Enter the “Law of Unintended Consequences”.

My good reason for taking a close interest in this is professional, for the most part, but also as a member of the public. Professionally, we advise a number of mid-sized intermediaries whose customers look to their representatives for advice on straightforward financial planning solutions - term assurance, income protection, products into which responsible adults can make regular, affordable savings for a future life event. These firms meet a consumer need, which arguably has been unfashionable in the years where overspending on consumer disposables, fuelled by the easy of provision of credit, has been more popular.

Our work with these distributors is in planning for the post-Retail Distribution Review environment, a regime for which at this point, there appears to be every chance that middle-English families will have little or no opportunity to access face to face financial advice, without incurring a fee which the FSA has already warned might conflict with Principle 6, Treating Customers Fairly idealism.

In following the debate, what surprised me is that having created the environment in which the consumer is effectively to be denied face to face financial advice on modest regular savings products, the FSA says that it is not its place to develop a case for, nor to facilitate the emergence of a simplified advice model. Interestingly, the FSA’s Sheila Nicoll, speaking at the ABI Conference in May reminded her audience that “encouraging savings per se is not one of our statutory duties”. I can’t argue with that.
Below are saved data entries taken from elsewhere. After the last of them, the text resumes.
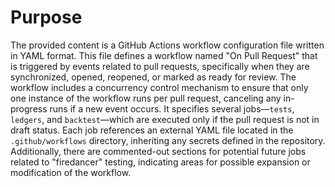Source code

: # Purpose
The provided content is a GitHub Actions workflow configuration file written in YAML format. This file defines a workflow named "On Pull Request" that is triggered by events related to pull requests, specifically when they are synchronized, opened, reopened, or marked as ready for review. The workflow includes a concurrency control mechanism to ensure that only one instance of the workflow runs per pull request, canceling any in-progress runs if a new event occurs. It specifies several jobs—`tests`, `ledgers`, and `backtest`—which are executed only if the pull request is not in draft status. Each job references an external YAML file located in the `.github/workflows` directory, inheriting any secrets defined in the repository. Additionally, there are commented-out sections for potential future jobs related to "firedancer" testing, indicating areas for possible expansion or modification of the workflow.

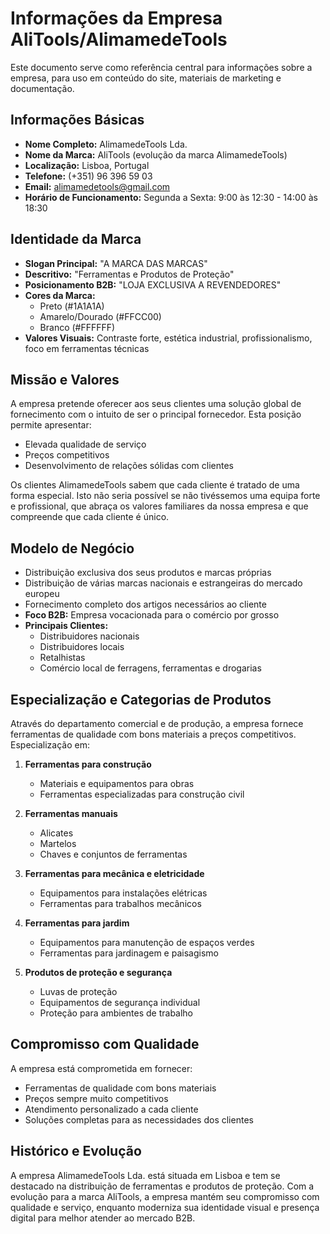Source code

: # Informações da Empresa AliTools/AlimamedeTools

Este documento serve como referência central para informações sobre a empresa, para uso em conteúdo do site, materiais de marketing e documentação.

## Informações Básicas

- **Nome Completo:** AlimamedeTools Lda.
- **Nome da Marca:** AliTools (evolução da marca AlimamedeTools)
- **Localização:** Lisboa, Portugal
- **Telefone:** (+351) 96 396 59 03
- **Email:** alimamedetools@gmail.com
- **Horário de Funcionamento:** Segunda a Sexta: 9:00 às 12:30 - 14:00 às 18:30

## Identidade da Marca

- **Slogan Principal:** "A MARCA DAS MARCAS"
- **Descritivo:** "Ferramentas e Produtos de Proteção"
- **Posicionamento B2B:** "LOJA EXCLUSIVA A REVENDEDORES"
- **Cores da Marca:** 
  - Preto (#1A1A1A)
  - Amarelo/Dourado (#FFCC00)
  - Branco (#FFFFFF)
- **Valores Visuais:** Contraste forte, estética industrial, profissionalismo, foco em ferramentas técnicas

## Missão e Valores

A empresa pretende oferecer aos seus clientes uma solução global de fornecimento com o intuito de ser o principal fornecedor. Esta posição permite apresentar:
- Elevada qualidade de serviço
- Preços competitivos
- Desenvolvimento de relações sólidas com clientes

Os clientes AlimamedeTools sabem que cada cliente é tratado de uma forma especial. Isto não seria possível se não tivéssemos uma equipa forte e profissional, que abraça os valores familiares da nossa empresa e que compreende que cada cliente é único.

## Modelo de Negócio

- Distribuição exclusiva dos seus produtos e marcas próprias
- Distribuição de várias marcas nacionais e estrangeiras do mercado europeu
- Fornecimento completo dos artigos necessários ao cliente
- **Foco B2B:** Empresa vocacionada para o comércio por grosso
- **Principais Clientes:**
  - Distribuidores nacionais
  - Distribuidores locais
  - Retalhistas
  - Comércio local de ferragens, ferramentas e drogarias

## Especialização e Categorias de Produtos

Através do departamento comercial e de produção, a empresa fornece ferramentas de qualidade com bons materiais a preços competitivos. Especialização em:

1. **Ferramentas para construção**
   - Materiais e equipamentos para obras
   - Ferramentas especializadas para construção civil

2. **Ferramentas manuais**
   - Alicates
   - Martelos
   - Chaves e conjuntos de ferramentas

3. **Ferramentas para mecânica e eletricidade**
   - Equipamentos para instalações elétricas
   - Ferramentas para trabalhos mecânicos

4. **Ferramentas para jardim**
   - Equipamentos para manutenção de espaços verdes
   - Ferramentas para jardinagem e paisagismo

5. **Produtos de proteção e segurança**
   - Luvas de proteção
   - Equipamentos de segurança individual
   - Proteção para ambientes de trabalho

## Compromisso com Qualidade

A empresa está comprometida em fornecer:
- Ferramentas de qualidade com bons materiais
- Preços sempre muito competitivos
- Atendimento personalizado a cada cliente
- Soluções completas para as necessidades dos clientes

## Histórico e Evolução

A empresa AlimamedeTools Lda. está situada em Lisboa e tem se destacado na distribuição de ferramentas e produtos de proteção. Com a evolução para a marca AliTools, a empresa mantém seu compromisso com qualidade e serviço, enquanto moderniza sua identidade visual e presença digital para melhor atender ao mercado B2B. 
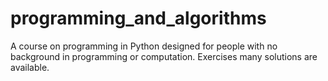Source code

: # programming_and_algorithms
A course on programming in Python designed for people with no background in programming or computation. Exercises many solutions are available.
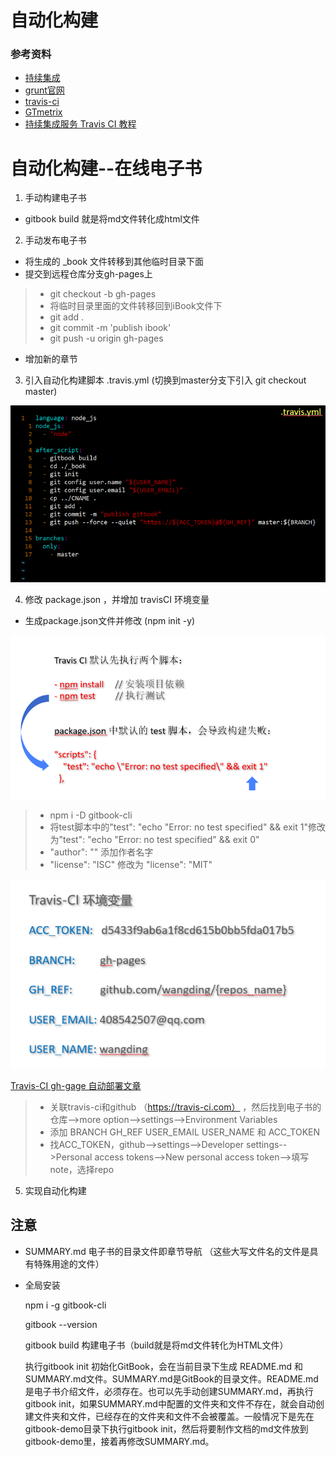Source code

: # 自动化构建

### 参考资料

- [持续集成](https://baike.baidu.com/item/%E6%8C%81%E7%BB%AD%E9%9B%86%E6%88%90/6250744)
- [grunt官网](https://www.gruntjs.net/)
- [travis-ci](https://travis-ci.org/)
- [GTmetrix](https://gtmetrix.com/)
- [持续集成服务 Travis CI 教程](http://www.ruanyifeng.com/blog/2017/12/travis_ci_tutorial.html)

# 自动化构建--在线电子书

1. 手动构建电子书
- gitbook build 就是将md文件转化成html文件

2. 手动发布电子书
- 将生成的 _book 文件转移到其他临时目录下面
- 提交到远程仓库分支gh-pages上
> - git checkout -b gh-pages
> - 将临时目录里面的文件转移回到iBook文件下
> - git add .
> - git commit -m 'publish ibook'
> - git push -u origin gh-pages
- 增加新的章节

3. 引入自动化构建脚本 .travis.yml (切换到master分支下引入 git checkout master)

![travis.yml](../image/travis.png)

4. 修改 package.json ，并增加 travisCI 环境变量
- 生成package.json文件并修改 (npm init -y)

![travis-ci](../image/travis-ci(2).png)

> - npm i -D gitbook-cli
> - 将test脚本中的"test": "echo \"Error: no test specified\" && exit 1"修改为"test": "echo \"Error: no test specified\" && exit 0"
> - "author": "" 添加作者名字
> - "license": "ISC" 修改为 "license": "MIT"

![travis-ci](../image/travis-ci(1).png)

[Travis-CI gh-gage 自动部署文章](https://segmentfault.com/a/1190000015274243)

> - 关联travis-ci和github （https://travis-ci.com） ，然后找到电子书的仓库-->more option-->settings-->Environment Variables
> - 添加 BRANCH GH_REF USER_EMAIL USER_NAME 和 ACC_TOKEN
> - 找ACC_TOKEN，github-->settings-->Developer settings-->Personal access tokens-->New personal access token-->填写note，选择repo

5. 实现自动化构建

## 注意
- SUMMARY.md 电子书的目录文件即章节导航  （这些大写文件名的文件是具有特殊用途的文件）
- 全局安装 

    npm i -g gitbook-cli
    
    gitbook --version

    gitbook build 构建电子书（build就是将md文件转化为HTML文件）

    执行gitbook init 初始化GitBook，会在当前目录下生成 README.md 和 SUMMARY.md文件。SUMMARY.md是GitBook的目录文件。README.md是电子书介绍文件，必须存在。也可以先手动创建SUMMARY.md，再执行gitbook init，如果SUMMARY.md中配置的文件夹和文件不存在，就会自动创建文件夹和文件，已经存在的文件夹和文件不会被覆盖。一般情况下是先在gitbook-demo目录下执行gitbook init，然后将要制作文档的md文件放到gitbook-demo里，接着再修改SUMMARY.md。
However, one of its statutory duties is to protect the consumer, and it occurs to me that creating a regime where potentially 60% of the adult population living in its jurisdiction, are to be denied access to financial advice, runs close to a failure of a basic statutory objective which the Financial Services and Markets Act demands of the Regulator.

After Sandler, the sector developed low cost, simple products, but these didn’t prove to be popular. The case for Simplified Advice, however, is compelling, but there is a great amount of work required to figure out how consumers can access advice on these. Simple, the products may be, but the British consumer will not happily take to being denied advice on them.

When faced with the decision about which equities ISA fund to put their regular savings into, I wonder what percentage of the public will really want to make that decision without professional advice. Or how many of them will be puzzled that they can’t get such advice, in just over two and a half years time.